Chapter 78

 

The bedside clock read 2:10 when Pen finally switched off the light and closed her eyes. After Amber’s discovery of the LeBlanc estate, excitement had roared through the room like a tsunami. Ideas coalesced into plans, plans required supplies, shopping lists were made.

While Gracie and Sandy wrote lists covering every foreseen eventuality, Amber browsed for more information on the Golden Tigers. Their technique, it seemed, involved storming large jewelry stores and high-end boutiques and sweeping up as much as they could in a quick haul. But there were a few individual victims as well. A woman, whose diamond ring had been in the family five generations, had been held at gunpoint and the ring taken when she happened to be standing in one of the targeted shops; a Fabergé egg from a private collection was suspected to be in the hands of the notorious thieves after being taken in a home burglary. The case sounded suspiciously like the situation with Penelope’s necklace.

“If we get in there and find your necklace,” Amber told Pen, “I want to look for these other things too. What these guys are doing—hurting old people—it’s just wrong.” She looked up at Pen. “Sorry, not saying you’re old or anything.”

Pen chuckled. “I suppose I am, to your generation. But that’s okay. We seniors know a few things too.” She flexed a muscle to show she wasn’t exactly decrepit.

As research for one of her books, she’d met with a locksmith and learned the fine art of picking a variety of locks. Assuming the thieves would not leave a fortune alone in a building without such measures, she’d surprised the group by describing exactly what types of lock picks she would need. Now, she smiled to herself and rolled over to sleep a few hours.

By noon they’d begun their quest. First, a rental car as it became apparent public transportation had its limits. As Amber pointed out, there was no cool way to make a hasty escape on a bus.

Gracie drove the little four-seat Peugeot, first on a drive-by around the property where they discovered the perimeter walls to be much more formidable than shown from the aerial map. They casually cruised up the winding road, just a group of ladies out for the day, until they came to a heavy steel gate. A thuggish man wearing a pistol stepped out of the guardhouse and scowled.

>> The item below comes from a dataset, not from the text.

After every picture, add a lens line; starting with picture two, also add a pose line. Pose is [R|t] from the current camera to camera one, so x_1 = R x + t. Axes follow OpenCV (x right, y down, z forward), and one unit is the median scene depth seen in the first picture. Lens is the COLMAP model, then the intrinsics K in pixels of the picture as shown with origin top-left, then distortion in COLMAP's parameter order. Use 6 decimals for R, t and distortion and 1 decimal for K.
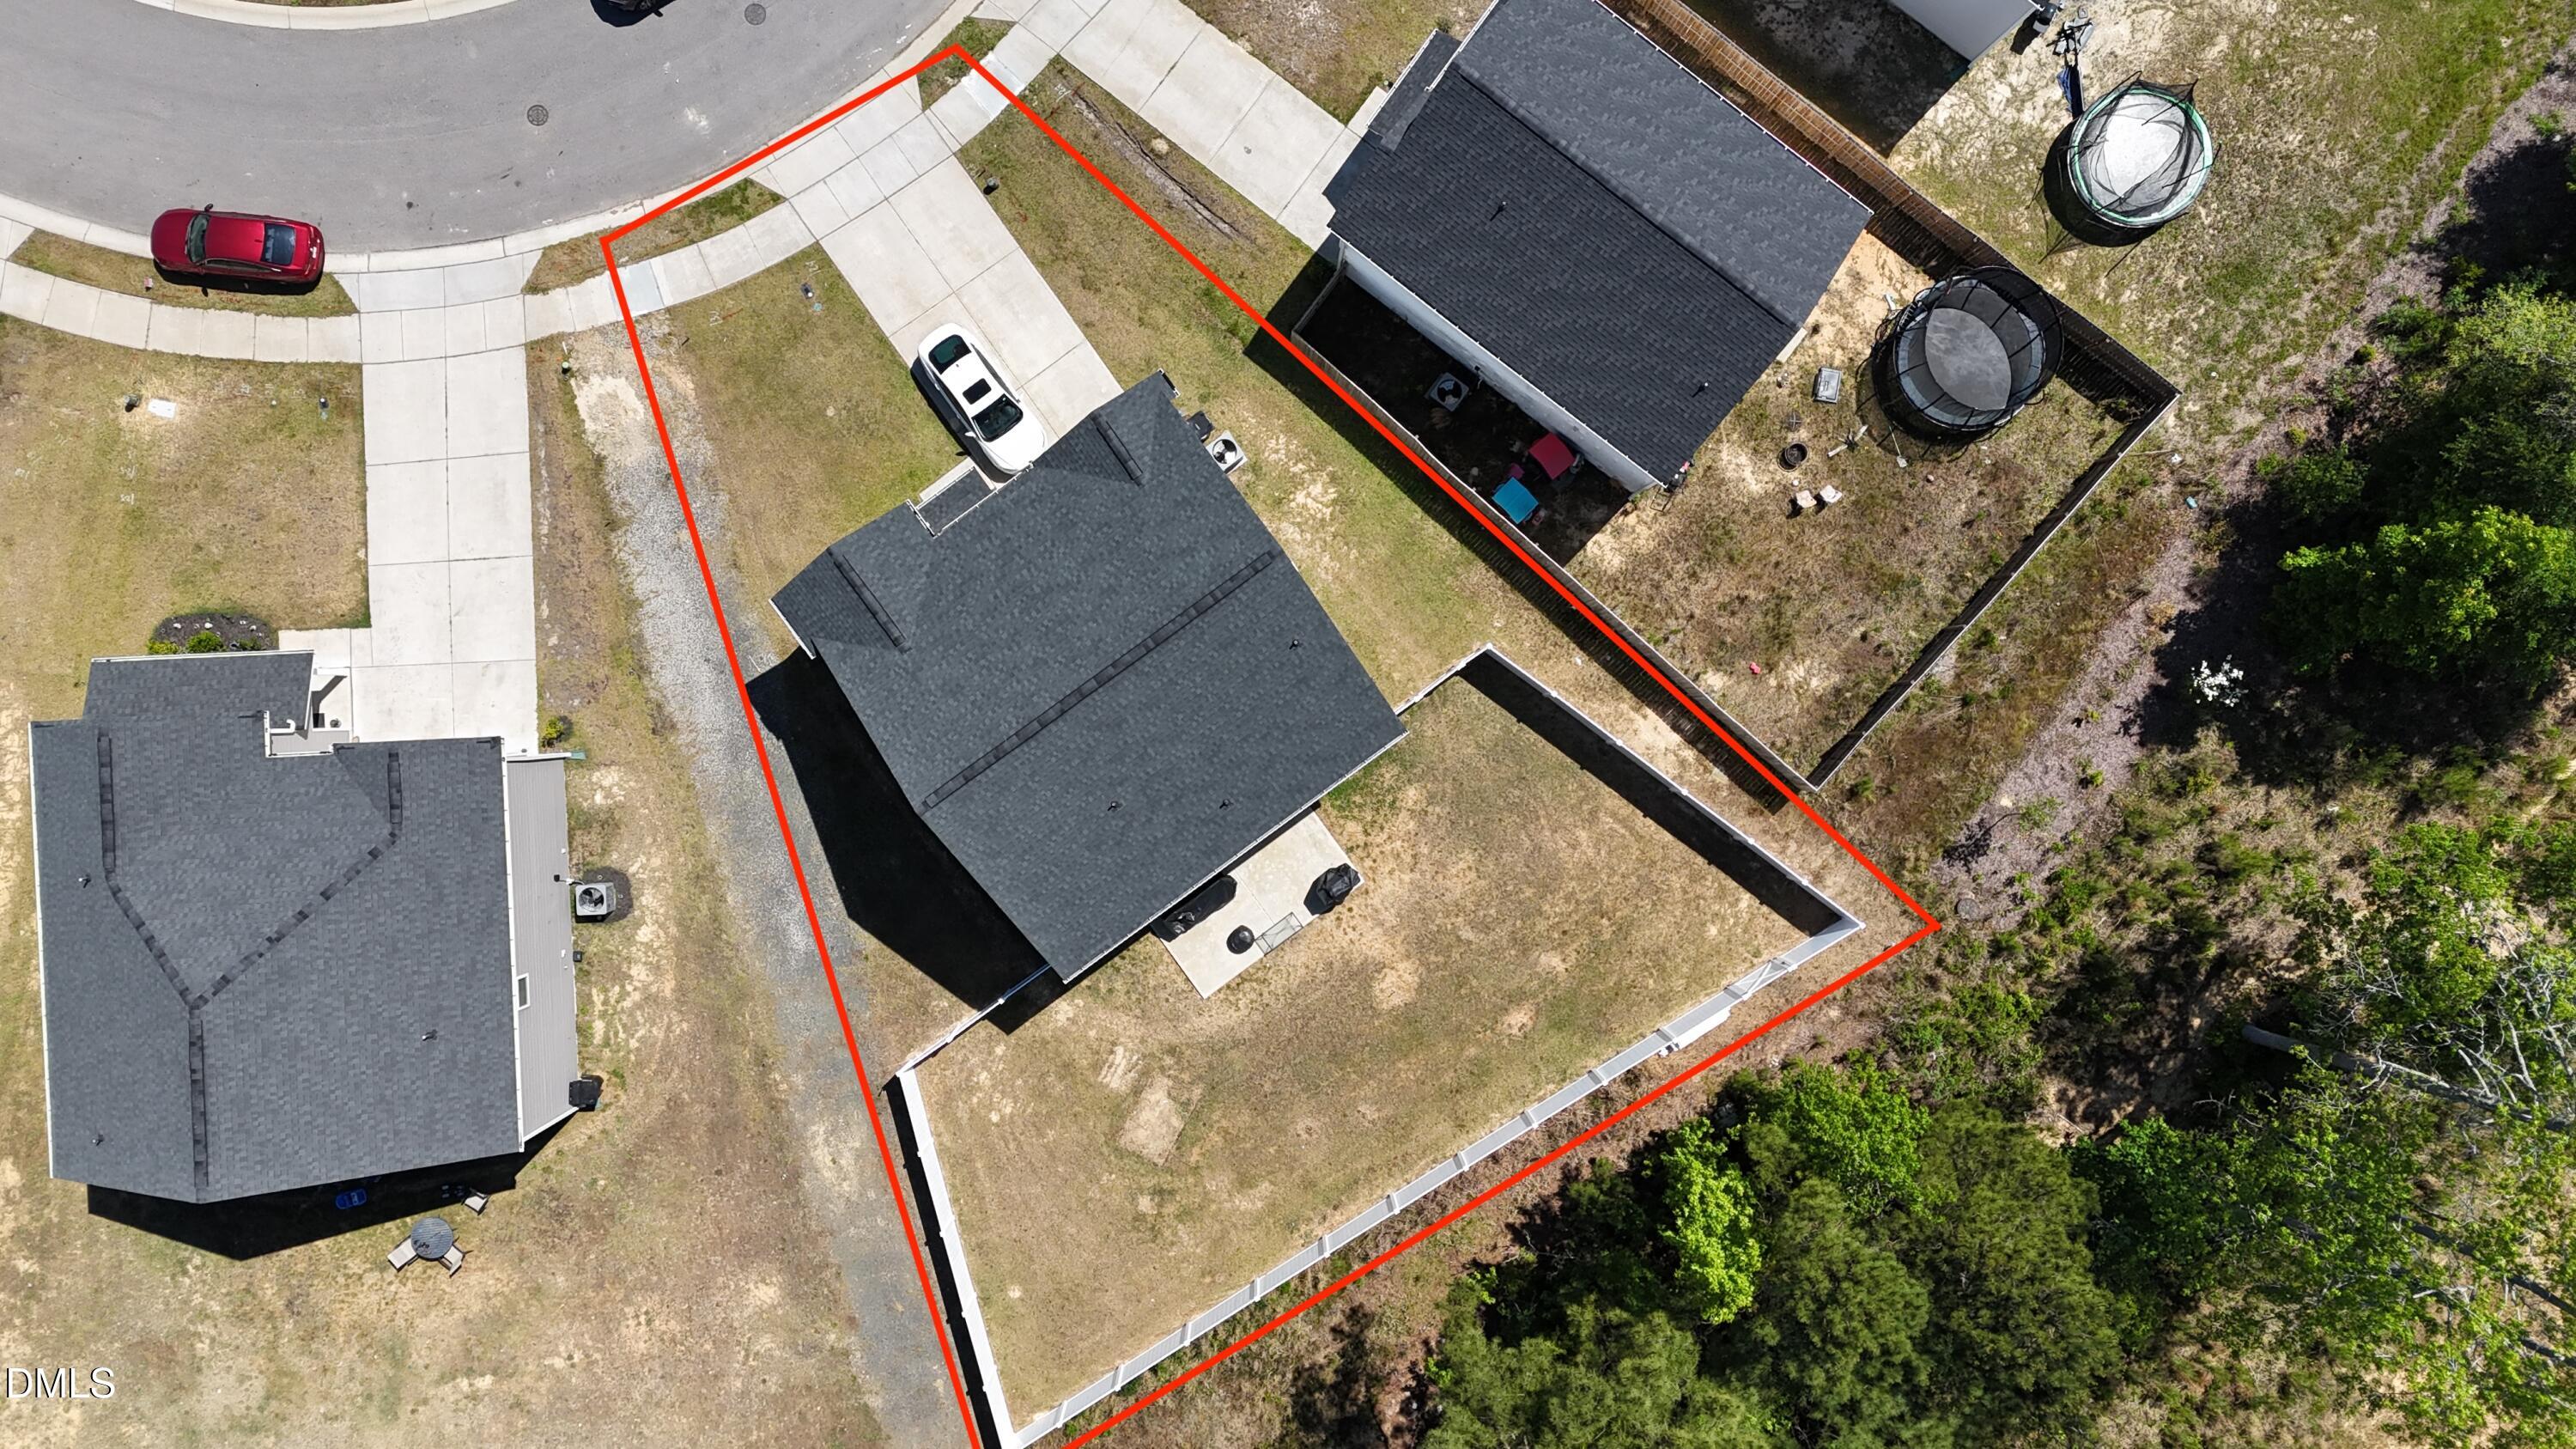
lens RADIAL K [[1902.5, 0, 1290.7], [0, 1902.5, 724.0], [0, 0, 1]] dist [0.081361, -0.074471]
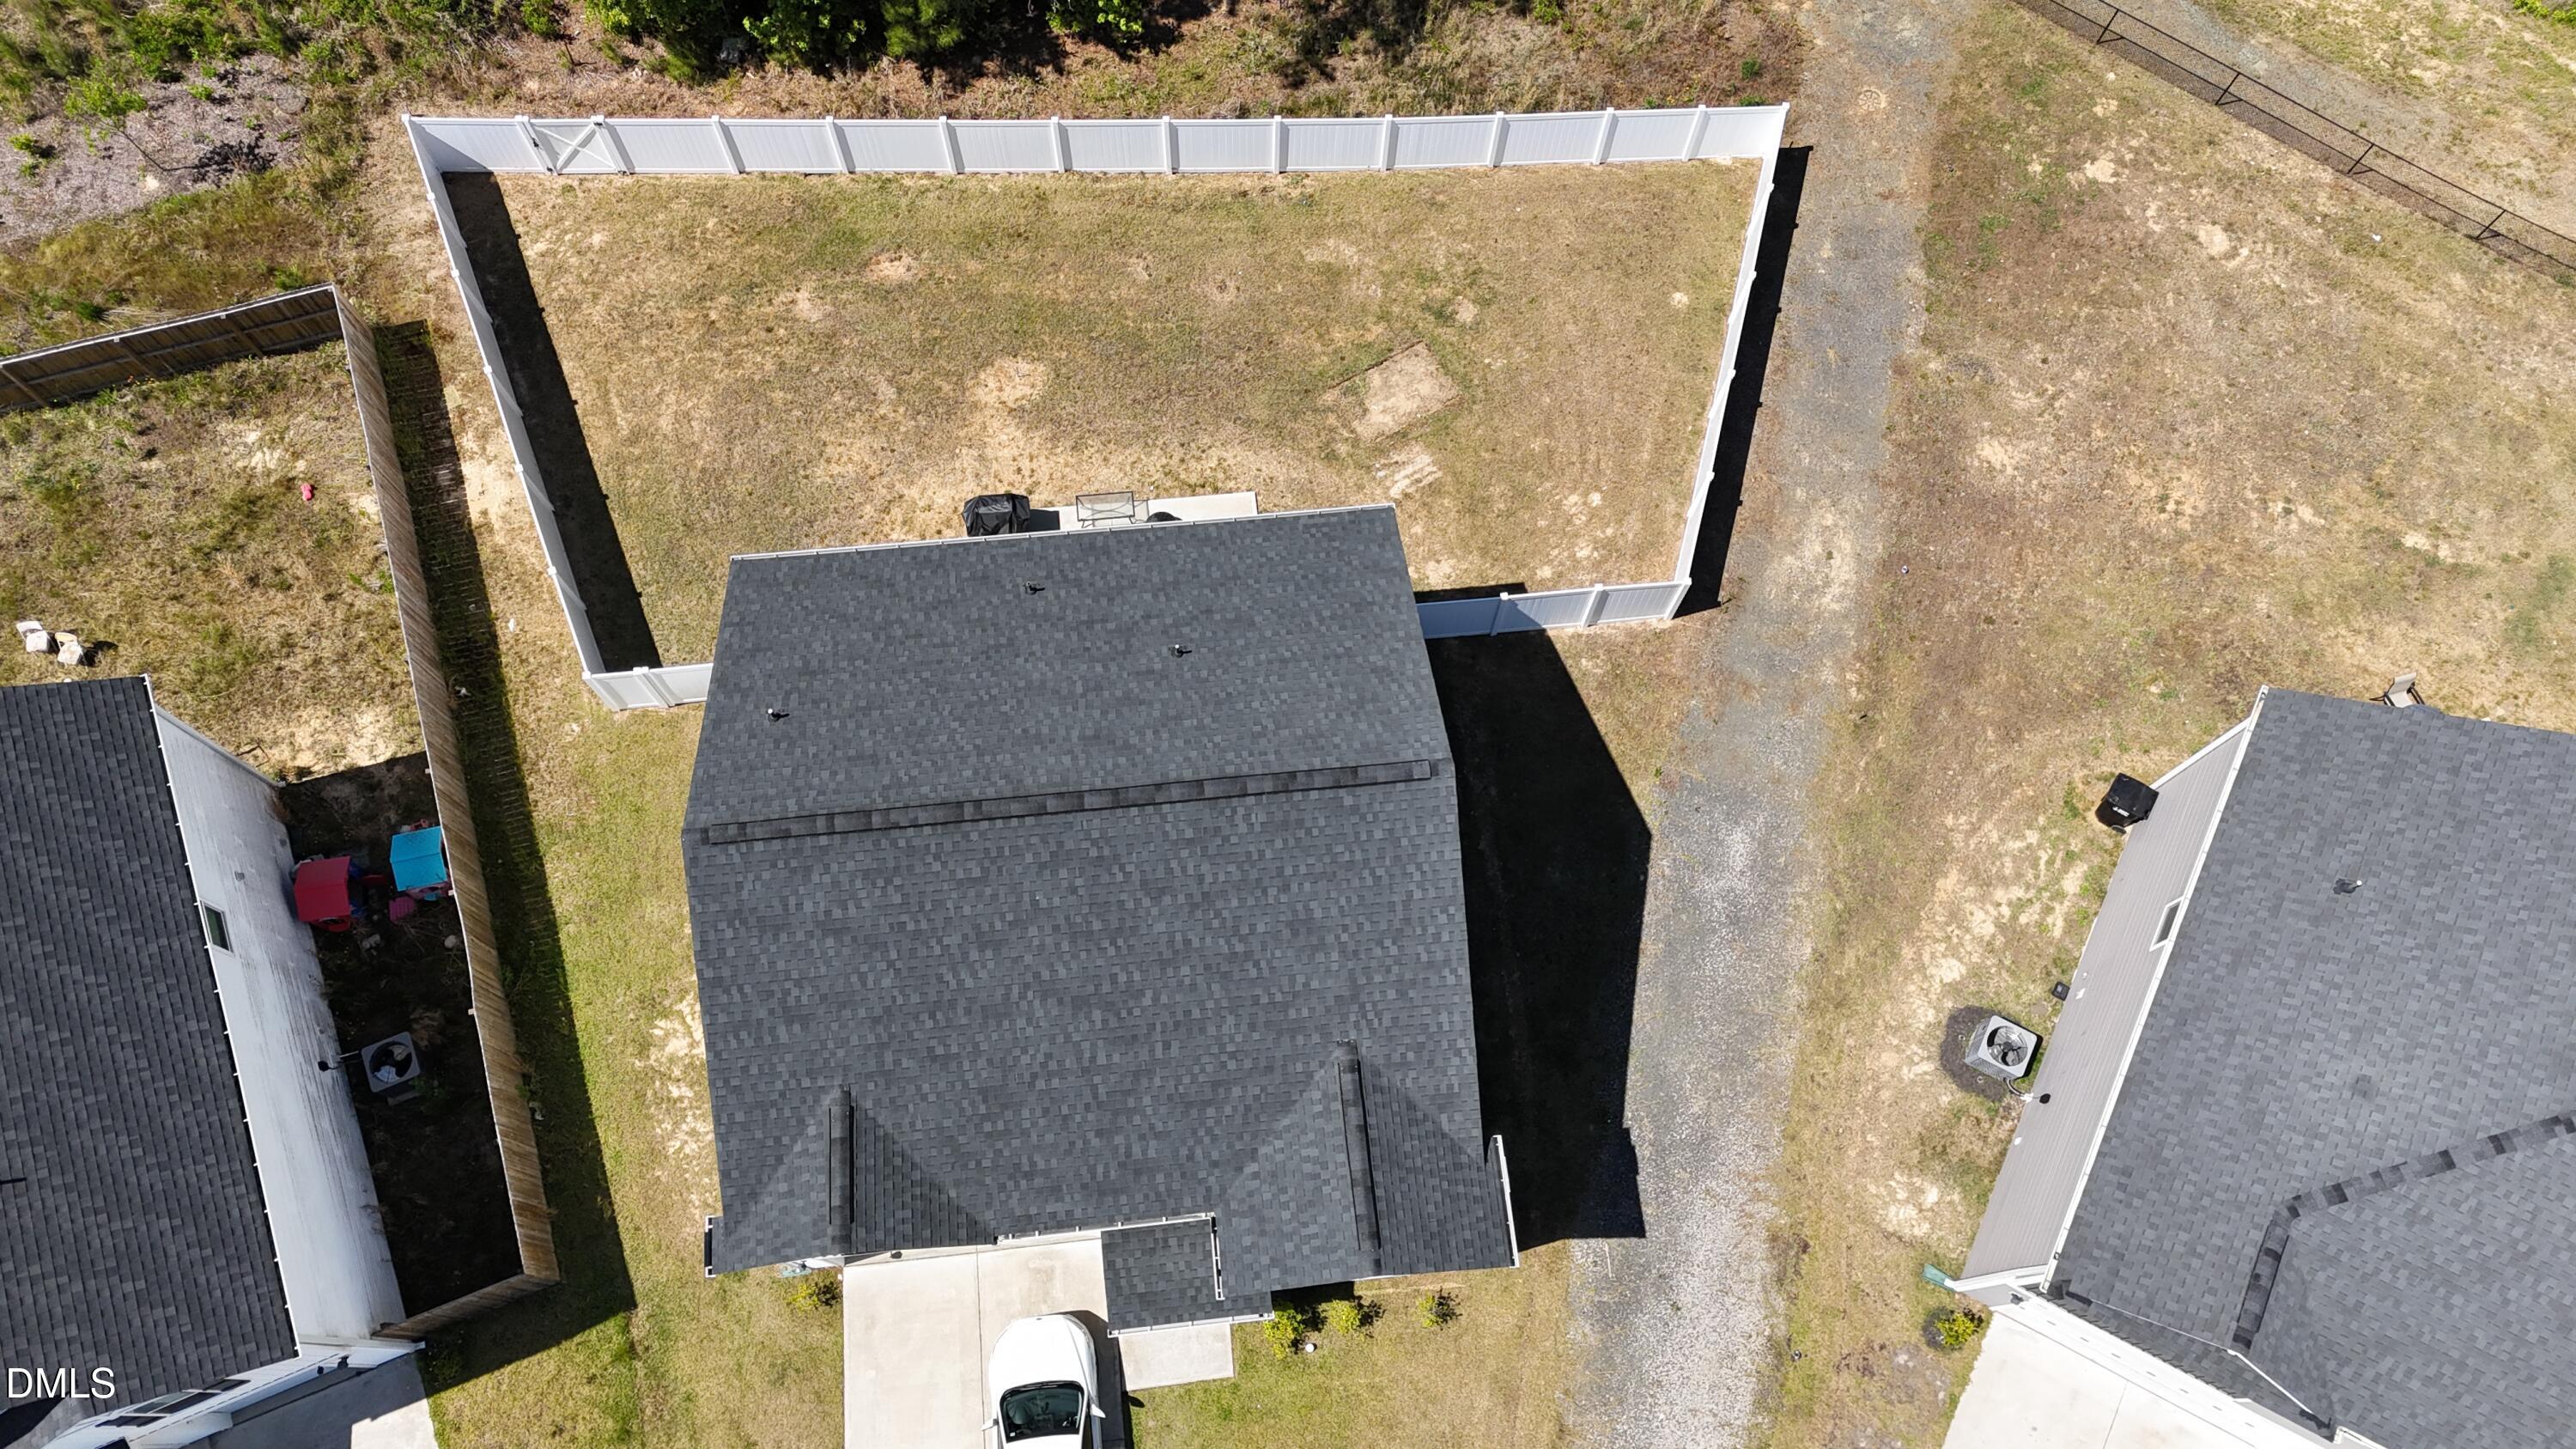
lens RADIAL K [[1902.5, 0, 1290.7], [0, 1902.5, 724.0], [0, 0, 1]] dist [0.081361, -0.074471]
pose [[-0.863053, -0.481632, 0.152216, -0.203956], [0.504439, -0.806275, 0.308969, -0.132170], [-0.026082, 0.343440, 0.938812, 0.375987]]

“Oh, like, wow. Sorry! We thought this was, like, the way to the beach,” Amber called out in her best ditzy-girl imitation.

She stuck her head back inside and Gracie did a quick turn-around.

“So, no approaching from the front, I suppose,” Sandy said in a shaky voice.

“At least we learned that they’ve got a guy on duty there,” Amber said, staring at her laptop.

“I assume an armed guard isn’t the norm,” Pen said beside her. “Did you notice the keypad and intercom? And the guard house was not well maintained. I don’t think someone is normally there. Drivers come up, state their name, or enter a code.”

“So maybe the estate’s owner is away and these thieves have commandeered use of the place?”

“Or they know someone. I suppose we can’t very well go back and ask.”

“Right,” said Amber. “We have to go with what we can learn. Right now, our clues have to come from this photo.”